Si Eddie Komboïgo est resté stoïque à cette déclaration, il n’a pas tardé à donner la réplique lors de son discours dans lequel il a d’abord tenu à remercier son prédécesseur pour les acquis engrangés. Tout en lui rendant hommage, il a indiqué que gérer l’opposition n’est pas chose facile. « La preuve est qu’il est aujourd’hui dans la majorité », a-t-il souligné. « En attendant que tu nous rejoignes », dixit Zéphirin Diabré. Mais pour le président du CDP, qu’adviendra-t-il de la démocratie si tout le monde allait à la majorité ?

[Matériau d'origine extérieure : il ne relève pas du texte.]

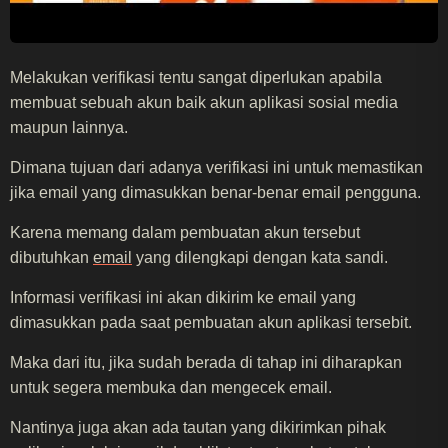
Melakukan verifikasi tentu sangat diperlukan apabila
membuat sebuah akun baik akun aplikasi sosial media
maupun lainnya.
Dimana tujuan dari adanya verifikasi ini untuk memastikan
jika email yang dimasukkan benar-benar email pengguna.
Karena memang dalam pembuatan akun tersebut
dibutuhkan
email
yang dilengkapi dengan kata sandi.
Informasi verifikasi ini akan dikirim ke email yang
dimasukkan pada saat pembuatan akun aplikasi tersebit.
Maka dari itu, jika sudah berada di tahap ini diharapkan
untuk segera membuka dan mengecek email.
Nantinya juga akan ada tautan yang dikirimkan pihak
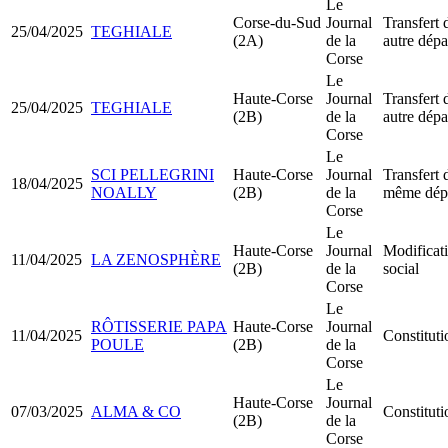
Le
Corse-du-Sud
Journal
Transfert 
25/04/2025
TEGHIALE
(2A)
de la
autre dép
Corse
Le
Haute-Corse
Journal
Transfert 
25/04/2025
TEGHIALE
(2B)
de la
autre dép
Corse
Le
SCI PELLEGRINI
Haute-Corse
Journal
Transfert 
18/04/2025
NOALLY
(2B)
de la
même dép
Corse
Le
Haute-Corse
Journal
Modificati
11/04/2025
LA ZENOSPHÈRE
(2B)
de la
social
Corse
Le
RÔTISSERIE PAPA
Haute-Corse
Journal
11/04/2025
Constitu
POULE
(2B)
de la
Corse
Le
Haute-Corse
Journal
07/03/2025
ALMA & CO
Constitu
(2B)
de la
Corse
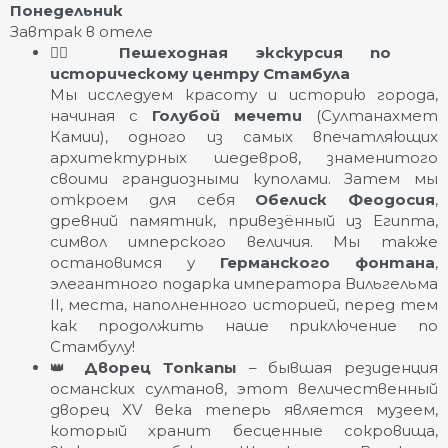
Понедельник
Завтрак в отеле
🚶‍♂️
Пешеходная экскурсия по
историческому центру Стамбула
Мы исследуем красоту и историю города,
начиная с
Голубой мечети
(Султанахмет
Камии), одного из самых впечатляющих
архитектурных шедевров, знаменитого
своими грандиозными куполами. Затем мы
откроем для себя
Обелиск Феодосия
,
древний памятник, привезённый из Египта,
символ имперского величия. Мы также
остановимся у
Германского фонтана
,
элегантного подарка императора Вильгельма
II, места, наполненного историей, перед тем
как продолжить наше приключение по
Стамбулу!
👑
Дворец Топкапы
– бывшая резиденция
османских султанов, этот величественный
дворец XV века теперь является музеем,
который хранит бесценные сокровища,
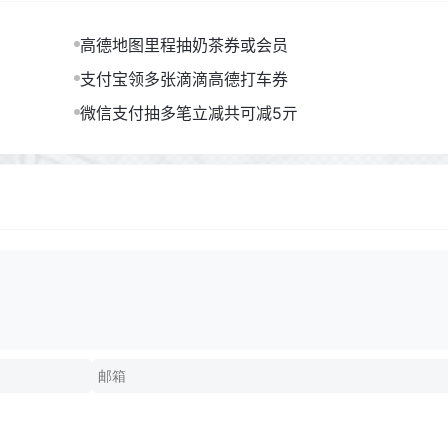
高德地图里程抽奶茶券或会员
支付宝领多张滴滴高德打车券
微信支付抽多笔立减共可减5亓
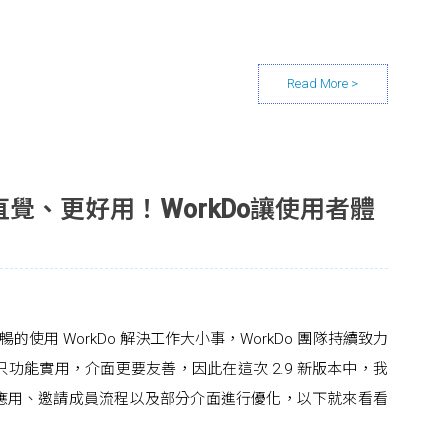
覺、更好用！WorkDo讓使用者體
使用 WorkDo 解決工作大小事，WorkDo 團隊持續致力
，不只功能實用，介面更要友善，因此在這次 2.9 新版本中，我
應用、邀請成員流程以及部分介面進行優化，以下就來看看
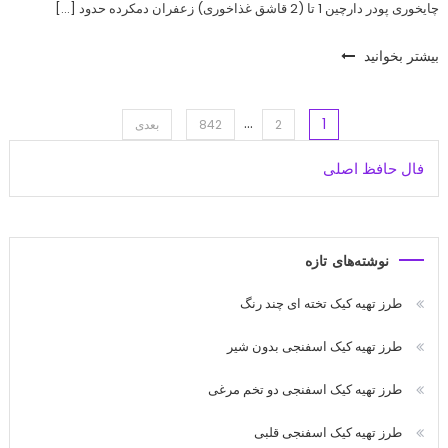
چایخوری پودر دارچین 1 تا (2 قاشق غذاخوری) زعفران دمکرده حدود […]
بیشتر بخوانید
…
1
اهبری
2
842
بعدی
فال حافظ اصلی
وشته‌ها
نوشته‌های تازه
طرز تهیه کیک تخته ای چند رنگ
طرز تهیه کیک اسفنجی بدون شیر
طرز تهیه کیک اسفنجی دو تخم مرغی
طرز تهیه کیک اسفنجی قلبی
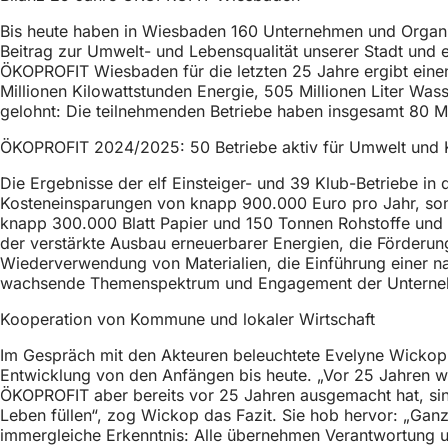
h
Bis heute haben in Wiesbaden 160 Unternehmen und Organis
h
Beitrag zur Umwelt- und Lebensqualität unserer Stadt und 
ÖKOPROFIT Wiesbaden für die letzten 25 Jahre ergibt einen
i
Millionen Kilowattstunden Energie, 505 Millionen Liter W
e
gelohnt: Die teilnehmenden Betriebe haben insgesamt 80 Mil
r
ÖKOPROFIT 2024/2025: 50 Betriebe aktiv für Umwelt und 
:
Die Ergebnisse der elf Einsteiger- und 39 Klub-Betriebe i
Kosteneinsparungen von knapp 900.000 Euro pro Jahr, son
knapp 300.000 Blatt Papier und 150 Tonnen Rohstoffe und
der verstärkte Ausbau erneuerbarer Energien, die Förderung
Wiederverwendung von Materialien, die Einführung einer nac
wachsende Themenspektrum und Engagement der Untern
Kooperation von Kommune und lokaler Wirtschaft
Im Gespräch mit den Akteuren beleuchtete Evelyne Wickop,
Entwicklung von den Anfängen bis heute. „Vor 25 Jahren w
ÖKOPROFIT aber bereits vor 25 Jahren ausgemacht hat, s
Leben füllen“, zog Wickop das Fazit. Sie hob hervor: „Ga
immergleiche Erkenntnis: Alle übernehmen Verantwortung u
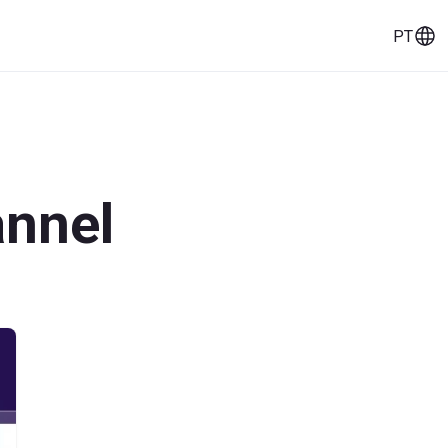
PT
eços
Histórias de clientes
Ferramentas
annel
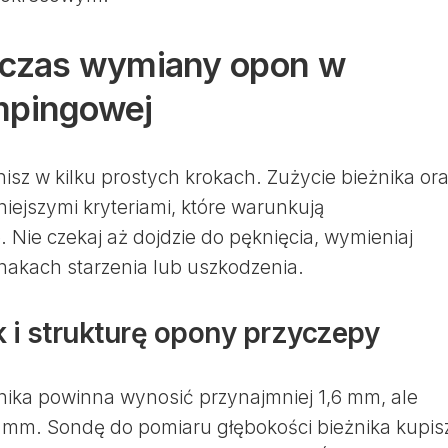
 czas wymiany opon w
mpingowej
isz w kilku prostych krokach. Zużycie bieżnika or
iejszymi kryteriami, które warunkują
 Nie czekaj aż dojdzie do pęknięcia, wymieniaj
nakach starzenia lub uszkodzenia.
k i strukturę opony przyczepy
nika powinna wynosić przynajmniej 1,6 mm, ale
 mm. Sondę do pomiaru głębokości bieżnika kupis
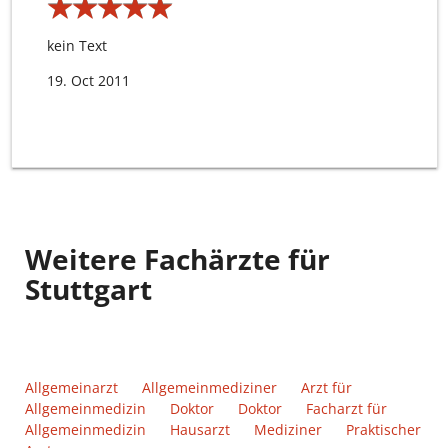
★
★
★
★
★
★
★
★
★
★
kein Text
19. Oct 2011
Weitere Fachärzte für
Stuttgart
Allgemeinarzt
Allgemeinmediziner
Arzt für
Allgemeinmedizin
Doktor
Doktor
Facharzt für
Allgemeinmedizin
Hausarzt
Mediziner
Praktischer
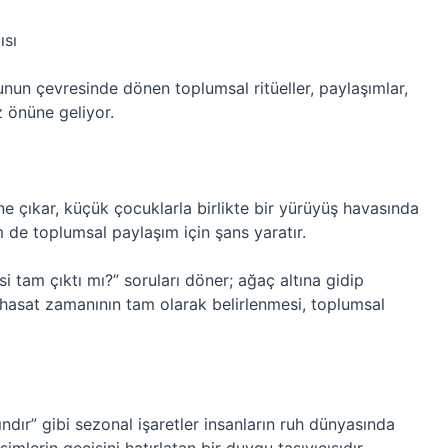
ısı
unun çevresinde dönen toplumsal ritüeller, paylaşımlar,
 önüne geliyor.
e çıkar, küçük çocuklarla birlikte bir yürüyüş havasında
 de toplumsal paylaşım için şans yaratır.
i tam çıktı mı?” soruları döner; ağaç altına gidip
e hasat zamanının tam olarak belirlenmesi, toplumsal
ndır” gibi sezonal işaretler insanların ruh dünyasında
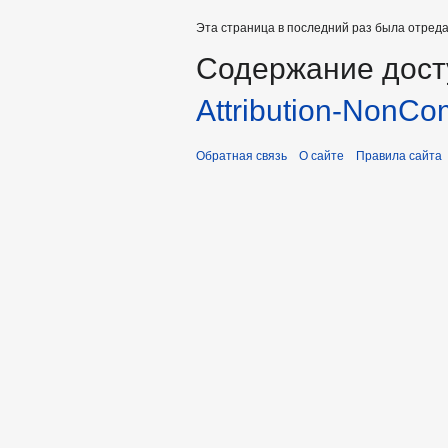
Эта страница в последний раз была отредак
Содержание дост
Attribution-NonCo
Обратная связь
О сайте
Правила сайта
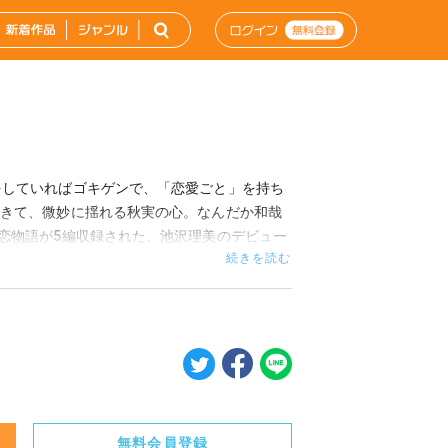
をしていればゴキゲンで、「恋愛ごと」を持ち
できて、微妙に揺れる秋実の心。なんだか和哉
恋物語が5編収録された、池沢理美のデビュー
続きを読む
無料会員登録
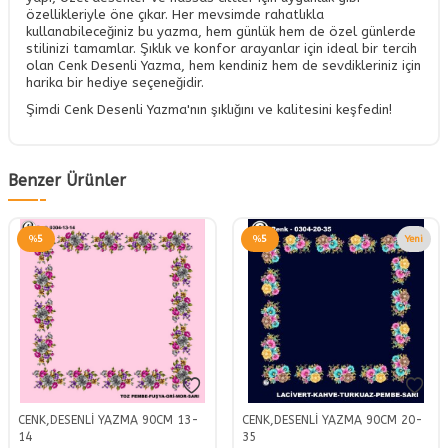
özellikleriyle öne çıkar. Her mevsimde rahatlıkla
kullanabileceğiniz bu yazma, hem günlük hem de özel günlerde
stilinizi tamamlar. Şıklık ve konfor arayanlar için ideal bir tercih
olan Cenk Desenli Yazma, hem kendiniz hem de sevdikleriniz için
harika bir hediye seçeneğidir.
Şimdi Cenk Desenli Yazma'nın şıklığını ve kalitesini keşfedin!
Benzer Ürünler
%
5
%
5
Yeni
CENK,DESENLİ YAZMA 90CM 13-
CENK,DESENLİ YAZMA 90CM 20-
14
35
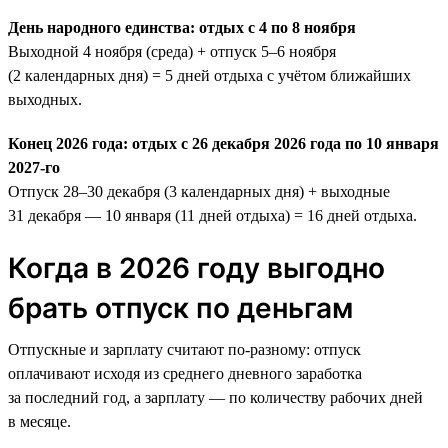
День народного единства: отдых с 4 по 8 ноября
Выходной 4 ноября (среда) + отпуск 5–6 ноября
(2 календарных дня) = 5 дней отдыха с учётом ближайших
выходных.
Конец 2026 года: отдых с 26 декабря 2026 года по 10 января
2027-го
Отпуск 28–30 декабря (3 календарных дня) + выходные
31 декабря — 10 января (11 дней отдыха) = 16 дней отдыха.
Когда в 2026 году выгодно
брать отпуск по деньгам
Отпускные и зарплату считают по-разному: отпуск
оплачивают исходя из среднего дневного заработка
за последний год, а зарплату — по количеству рабочих дней
в месяце.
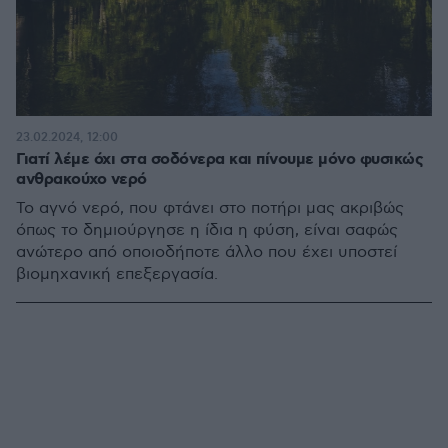
23.02.2024, 12:00
Γιατί λέμε όχι στα σοδόνερα και πίνουμε μόνο φυσικώς
ανθρακούχο νερό
Το αγνό νερό, που φτάνει στο ποτήρι μας ακριβώς
όπως το δημιούργησε η ίδια η φύση, είναι σαφώς
ανώτερο από οποιοδήποτε άλλο που έχει υποστεί
βιομηχανική επεξεργασία.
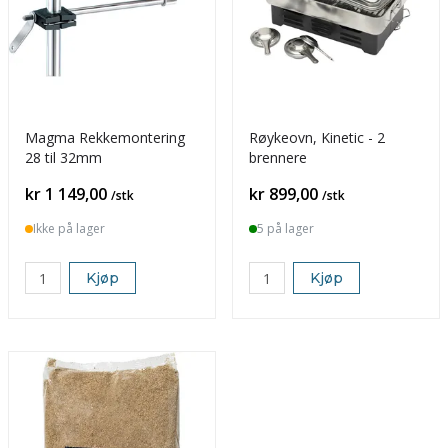
Magma Rekkemontering
Røykeovn, Kinetic - 2
28 til 32mm
brennere
Pris
Pris
kr 1 149,00
kr 899,00
/stk
/stk
Ikke på lager
5 på lager
Kjøp
Kjøp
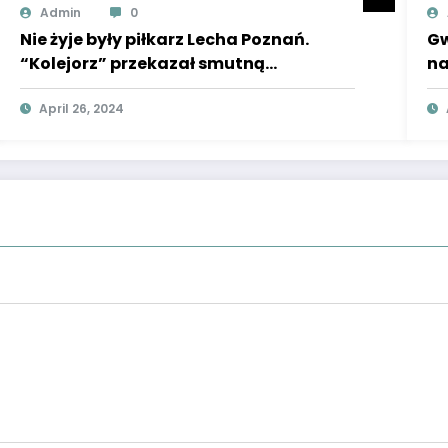
Admin
0
Nie żyje były piłkarz Lecha Poznań.
Gw
“Kolejorz” przekazał smutną
na
wiadomość! Klub pogrążył się w
wi
żałobie
April 26, 2024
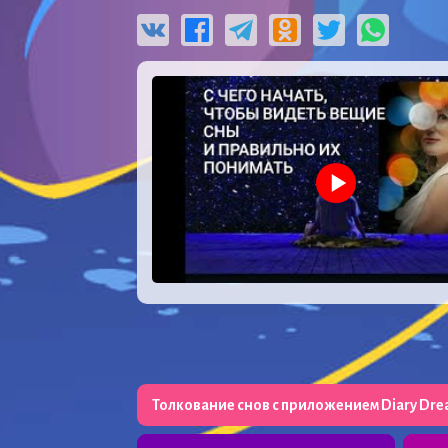
Толкование снов с приложением Diary Dr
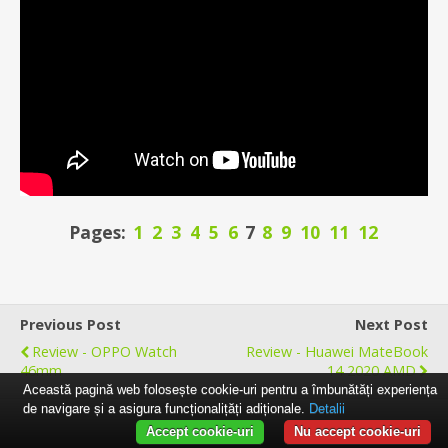
Pages:
1
2
3
4
5
6
7
8
9
10
11
12
Previous Post
Next Post
Review - OPPO Watch
Review - Huawei MateBook
46mm
14 2020 AMD
Această pagină web folosește cookie-uri pentru a îmbunătăți experiența
de navigare și a asigura funcționalițăți adiționale.
Detalii
Accept cookie-uri
Nu accept cookie-uri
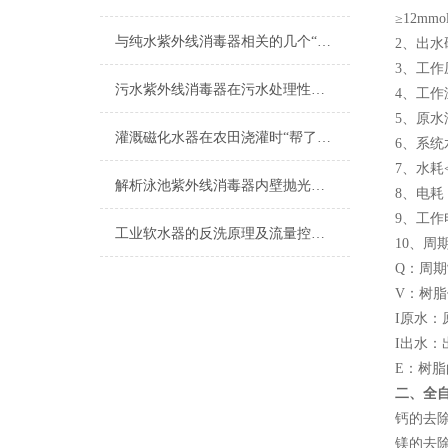
≥12mmol
与纯水紫外线消毒器相关的几个“术语”解释
2
、出水
3
、工作
污水紫外线消毒器在污水处理性价比上的体现
4
、工作
5
、原水
灌溉磁化水器在农田浇灌时“帮了大忙”！
6
、系统
7
、水耗
解析泳池紫外线消毒器内壁抛光之谜
8
、电耗
9
、工作
工业软水器的反洗原理及流量控制说明
10
、周
Q
：周期
V
：树脂
I
原水：
I
出水：
E
：树脂
二、全自
钙的去
镁的去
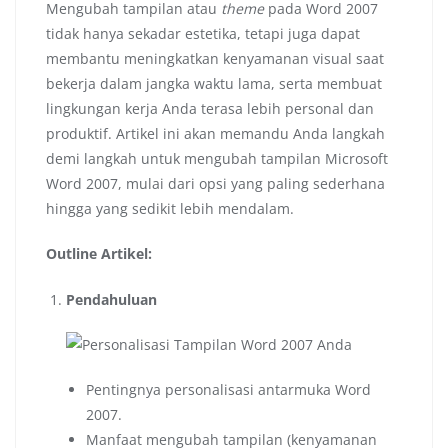
Mengubah tampilan atau
theme
pada Word 2007
tidak hanya sekadar estetika, tetapi juga dapat
membantu meningkatkan kenyamanan visual saat
bekerja dalam jangka waktu lama, serta membuat
lingkungan kerja Anda terasa lebih personal dan
produktif. Artikel ini akan memandu Anda langkah
demi langkah untuk mengubah tampilan Microsoft
Word 2007, mulai dari opsi yang paling sederhana
hingga yang sedikit lebih mendalam.
Outline Artikel:
Pendahuluan
Pentingnya personalisasi antarmuka Word
2007.
Manfaat mengubah tampilan (kenyamanan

Revenant sur les « irrégularités » relevées pendant les élections, il a déclaré que « les Burkinabè ont été désabusés par des résultats servis par une CENI consciente de transgresser allègrement le code électoral en proclamant des résultats provisoires sans compilation manuelle contrairement aux dispositions prévues ». Et d’ajouter : « J’ai encore en mémoire les déclarations des candidats de l’opposition issus de l’accord politique qui avaient suscité tant d’espoir par leur fermeté pour une correction des résultats. J’ai également en mémoire ces observateurs nationaux et internationaux contraints de courir dans les couloirs du CFOP, de l’APMP et de la CENI afin de faire accepter une victoire qui n’en est pas une ou une défaite qui se révèle être une victoire. Mais comme il fallait avaler la couleuvre pour préserver cette paix déjà mise à mal à cause des attaques terroristes… Puisqu’il en est ainsi, nous acceptons aujourd’hui, malgré tout, les responsabilités du chef de file de l’opposition politique en attendant que mon jeune frère (ndlr : en parlant de Bala Sakandé) qui est pressé de construire le siège de cette institution, nous remplace dans cinq ans ».
S’agissant des attaques terroristes, Eddie Komboïgo a invité l’exécutif à aller vers la solution intelligente de la diplomatie. « La première guerre mondiale a duré quatre ans mais on a fini par se retrouver autour de la table des négociations », a-t-il signifié.
Pour ce qui est de la création du ministère de la Réconciliation nationale, il est d’avis, en attendant d’échanger avec Zéphirin Diabré sur le sujet, qu’il est temps que les Burkinabè pansent leur plaie : « Nous devons apprendre à nous pardonner, à pardonner les actes que nos aînés ont posés ». Il s’est dit étonné de voir qu’un projet de loi portant ajournement des élections municipales a déjà été adopté par le Conseil des ministres. Tout en invitant le chef de l’Etat à suspendre le processus pour leur permettre de mettre en place un cadre de concertation, il a précisé que les textes de la CEDEAO interdisent de modifier quoique ce soit à six mois des scrutins.